Все, что я видел, мысленно переселялось мною домой, я представлял, как бы это выглядело у нас, в России, как реагировали бы мои соотечественники. Это я не к тому, что пип-шоу – как раз то, чего не хватает в России, но есть вещи, на которых, как на пробном камне, проверяется культура. Известно русское отношение к сексу: внешне ханжеское, пуританское, лицемерное, а по сути грубое, точнее всего отражаемое матом. В этой двойственности и формируется ядро, внутри которого сохраняется сакральность интимных отношений. Именно благодаря сакральности, священности для русского менталитета полового акта, эта сакральность подвергается намеренно грубому, неловкому, почти подростковому размыванию при внутренней артикуляции и ханжеской, пуританской защите при внешней. Половая сфера для русского сознания священна и греховна одновременно, что сохраняет и накапливает в ней источник постоянного напряжения. Не случайно нормативный язык для определения сексуальных понятий в русской культуре так и не выработан: это либо научный, высокий стиль, либо намеренное снижение; точных определений нет и быть не может по причине невыговариваемости этих понятий, в силу их неартикулируемой значимости.

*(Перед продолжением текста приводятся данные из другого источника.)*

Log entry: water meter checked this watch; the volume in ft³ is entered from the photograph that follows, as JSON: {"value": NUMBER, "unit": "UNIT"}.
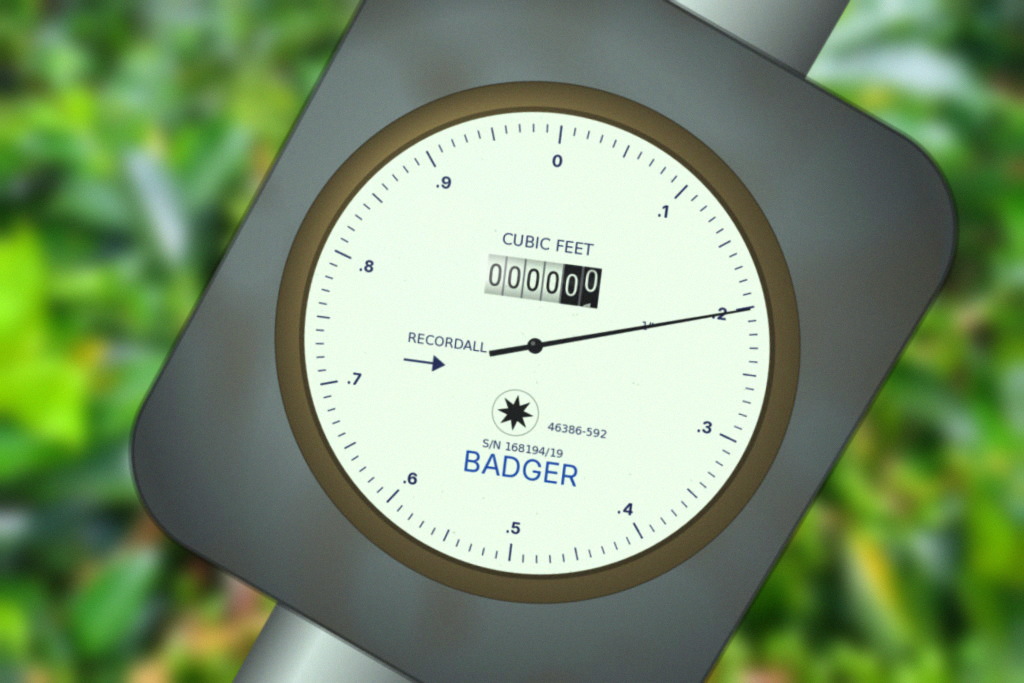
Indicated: {"value": 0.20, "unit": "ft³"}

По сравнению с русским, юным, подростковым отношением к половым проблемам западное отношение куда более взрослое, установившееся, усталое, рациональное, точное. Большая сексуальная открытость, откровенность может быть истолкована поэтому и как необходимое взбадривание старческой сексуальности, в то время как русская страстность в таком взбадривании не нуждается. Западный секс более изощренный, спокойный, взвешенный; русские любовные отношения неловки, грубоваты, насмешливы. На Западе все имеет свое место и время, подчиненное писаным и неписаным законам. В России большинство законов и правил как будто для того и существуют, чтобы их нарушать, обходить, обманывать. Это, конечно, касается не только сексуальной области взаимоотношений, но и понятия свободы и свободного поведения.

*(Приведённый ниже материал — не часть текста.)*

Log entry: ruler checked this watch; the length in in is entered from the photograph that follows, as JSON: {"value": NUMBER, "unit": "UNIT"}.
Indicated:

Свобода в России и на Западе при более внимательном рассмотрении – это совершенно разные понятия. На Западе свобода – это свобода внутри закона, в России свобода – вне закона. Для западного правосознания русские несвободны, потому что их законы предоставляют возможности для свободного существования, а для русского сознания западная жизнь несвободна, ибо западный гражданин – раб своей законопослушности. Западный свод законов – это Венеция: перемещаться можно только внутри каналов; русским синонимом свободы является воля, по Далю, «произвол действий, отсутствие неволи, насилования, принуждения». По Ушакову, «полная, ничем не сдерживаемая свобода в проявлении чувств, в действиях или поступках». То есть анархическая свобода.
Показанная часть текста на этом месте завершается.